Text under study:
*** Block opens ***

GCSE Biology (B2)(Edexcel)

Rosalind Franklin and Maurice Wilkins discovered that DNA has a helical structure by directing beams of x-rays on to crystallised DNA and looking at the patterns the x-rays formed as they bounced off.

James Watson and Francis Crick used these ideas, along with the knowledge that the amount of A+G matched the amount of T+C, to make a model of the DNA molecule where all the pieces fitted together.

1. Place some onion into some detergent+salt. The detergent breaks down the cell walls and the salt helps the DNA stick together.

2. Put the mixture into a water bath at 60C for 15 minutes. This de-natures the enzymes that could digest the DNA and softens the onion cells.

3. Cool the mixture down in ice to prevent the DNA breaking down.

4. Blend the mixture for a few seconds to break open the cell walls and release (but not break up) the DNA.

5. Cool the mixture down again then filter it to remove the big bits.

6. Gently add ice cold alcohol (eg ethanol) to the mixture. The DNA will come out of the solution as it's not soluble in cold alcohol. It has the appearence of a stringy white substance.

*** Block closes ***

Dataset content:
*** Block opens ***

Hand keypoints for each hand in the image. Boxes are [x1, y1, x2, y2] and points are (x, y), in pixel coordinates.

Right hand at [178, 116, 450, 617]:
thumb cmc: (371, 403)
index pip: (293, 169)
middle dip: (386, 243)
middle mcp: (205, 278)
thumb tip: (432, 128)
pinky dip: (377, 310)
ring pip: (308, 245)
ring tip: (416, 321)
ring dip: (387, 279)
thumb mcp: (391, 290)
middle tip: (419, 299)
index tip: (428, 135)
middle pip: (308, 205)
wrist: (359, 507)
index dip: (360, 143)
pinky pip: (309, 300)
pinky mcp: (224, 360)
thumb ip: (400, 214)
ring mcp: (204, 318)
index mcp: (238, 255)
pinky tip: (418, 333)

*** Block closes ***

Task details: According to the biology text, how long should the onion mixture be kept in the 60C water bath? The lines come from a different source than the biology text.

Solution to this exercise: 15 minutes.